È il cuore del problema, ma nessuno dei leader nazionali sembra avere la forza di intraprendere un’iniziativa politica capace di riavvicinare governanti e governati. Il nostro Matteo Renzi ha ipotizzato primarie su scala continentale per selezionare il prossimo presidente della Commissione europea, carica oggi ricoperta dal lussemburghese Jean-Claude Juncker. Proposta caduta nel vuoto. Dell’istituzione di un unico ministro del Tesoro Ue si sono fatti promotori invece il presidente della Bundesbank e il governatore della Banca di Francia. Hanno così raccolto un’intuizione di Eugenio Scalfari sostenitore di questa nuova figura sovranazionale. In vista di futuri Stati federali d’Europa.
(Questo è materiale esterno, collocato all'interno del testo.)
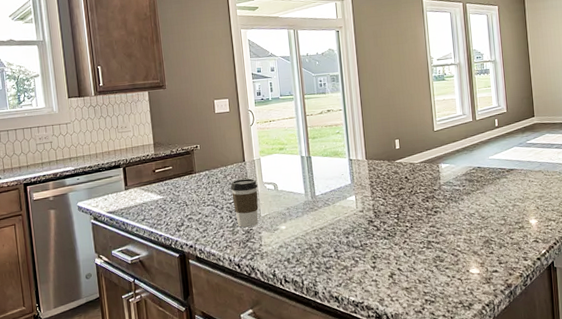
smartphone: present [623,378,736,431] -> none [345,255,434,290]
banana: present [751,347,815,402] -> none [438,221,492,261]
A Roma martedì 9 febbraio si sono riuniti i ministri degli Esteri dei sei paesi fondatori (Francia, Germania, Italia, Belgio, Olanda e Lussemburgo). C’è poco tempo da perdere. Occorrono politiche fiscali comuni (al tema dell’evasione, non solo come male italiano, dedichiamo la copertina di questo numero); un progetto per il lavoro; grandi infrastrutture; difesa dei confini e al tempo stesso accoglienza dei migranti nel rispetto delle regole. Vasto programma. Ma solo dando risposte adeguate ai problemi del nostro tempo le élite europee si confermeranno classe dirigente legittimata dal consenso. In alternativa ci sono oligarchie autoritarie o populismi sfrenati.